With Meghna Chakrabarti

Brazil has voted in a new president who says he’ll rule with "authority" if not outright authoritarianism. We’ll look at the implications of Brazil’s election for the global lurch to the right.

Guests

Ray Colitt, Brasilia bureau chief for Bloomberg News. (@raymondcolitt)

Larry Diamond, senior fellow at the Freeman Spogli Institute for International Studies and at the Hoover Institution, both at Stanford University. Author of "The Spirit of Democracy" and "Ill Winds: Saving Democracy from Russia Rage, Chinese Ambition and American Complacency." (@LarryDiamond)

Laura King, global affairs correspondent for the Los Angeles Times. (@LauraKingLAT)

From The Reading List

Washington Post: "Brazil shed a military dictatorship. Now it looks again toward iron-fisted rule." — "Brazil emerged from the shadow of a military dictatorship more than three decades ago, leaving behind an era stained by torture and extrajudicial killings. Now, this nation is on the cusp of electing a former army captain who has pledged to bring his own brand of iron-fisted rule into the presidency.

"The front-runner in Sunday’s runoff election, Jair Bolsonaro, 63, has waxed poetic about the generals who led Brazil from 1964 to 1985 — their biggest flaw, he argues, is that they didn’t kill enough dissidents. If he wins, he has vowed to stock his cabinet with retired officers, throw leftists in jail, outlaw land-rights groups, weed liberal thought from schools and encourage police to use lethal force.

"An iron fist, though, is exactly what some Brazilians seem to want. Confronting runaway crime, a sluggish economy and enormous political corruption, almost a third of voters, polls show, have grown nostalgic for the dictatorship. They portray it as a period of law and order when Latin America’s largest nation thrived."

Axios: "Rising European fear: Strongman-dominated global 'jungle'" — "The spread of anti-establishment movements in the U.S. and Europe — fed by a gnawing sense of Western failure — suggests a restoration of 'the jungle,' the more dangerous, strongman-led politics that preceded World War II, according to a leading historian.

"Why it matters: Over the last week, politicians and voters in Italy, Hungary and Sweden have reinforced Europe's move away from the U.S.-led order. But historian Robert Kagan of the Brookings Institution says many forget that, prior to the war, normal European politics gave birth to fascism, Nazism, genocide and some of history's most predatory dictators."

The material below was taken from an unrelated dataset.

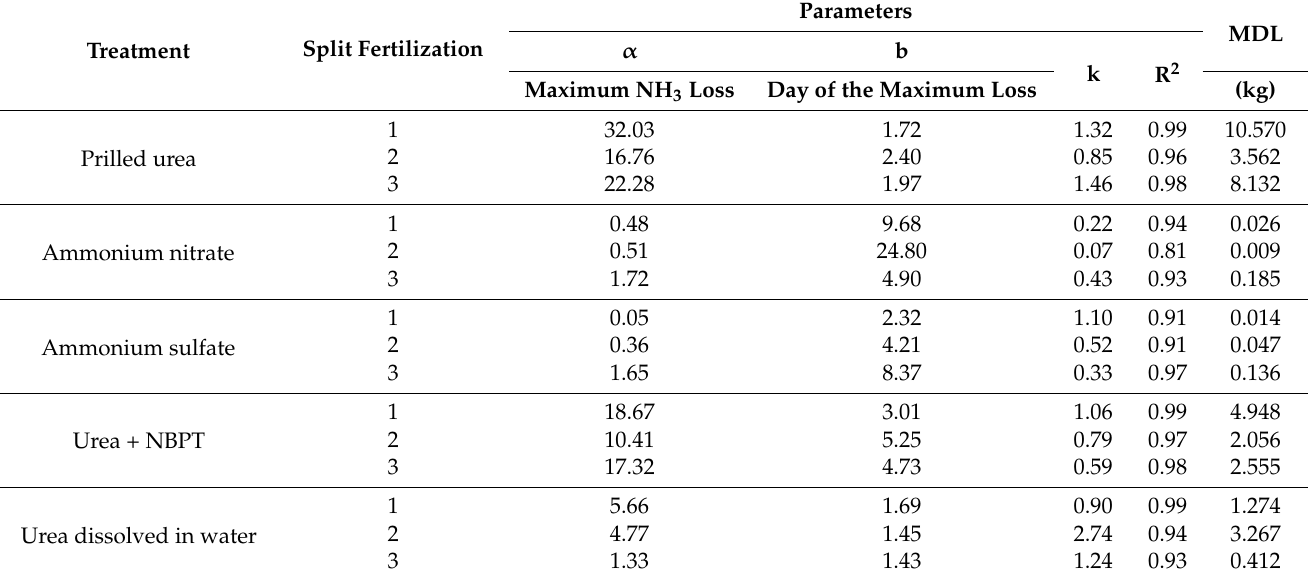
Table 2. Regression parameters adjusted for the accumulated and maximum daily losses of N-NH 3 from conventional and stabilized N fertilizers in the 2016/2017 crop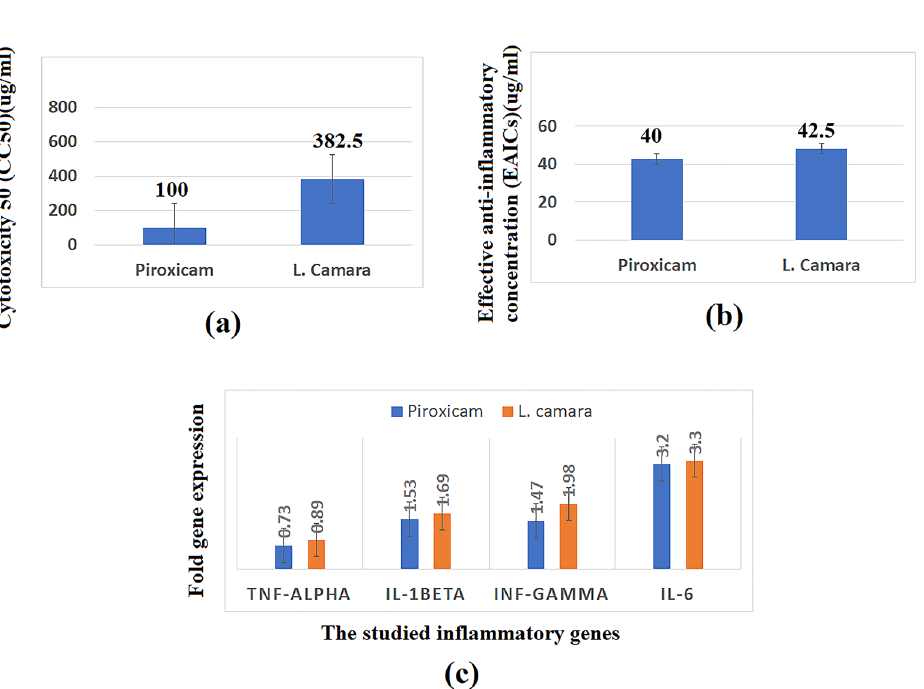
Figure 5. Bar chart showing ( a ) cytotoxicity (CC50 µg/mL), ( b ) effective anti-inflammatory concentrations (EAICS) (µg/mL) of L. camara extract and piroxicam, ( c ) TNF- α , IL-1 β , INF- γ , IL-6 (fold change in gene expression) by L. camara extract and piroxicam (standard anti-inflammatory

Financial Times: "Opinion: Jair Bolsonaro and the return of strongman rule" — "The rise of Jair Bolsonaro is not just a Brazilian soap opera. It is an event of global significance, the latest chapter in an unfolding story about the destruction of liberal norms and the rise of populism.

"The first round of the Brazilian presidential election has left Mr Bolsonaro, a far-right populist, poised to win the presidency later this month. If he completes his victory on October 28, Mr Bolsonaro will be the latest addition to a global club of strongman leaders that includes Vladimir Putin in Russia, Xi Jinping in China, Narendra Modi in India, Recep Tayyip Erdogan in Turkey, Rodrigo Duterte in the Philippines, Viktor Orban in Hungary, and, of course, Donald Trump in the US.

"This group spans democracies and autocracies — west and east — but it is loosely united by a highly personalised style of government that combines nationalism with a leadership cult, and a disdain for liberal norms, such as a critical press and independent courts."

This program aired on October 30, 2018.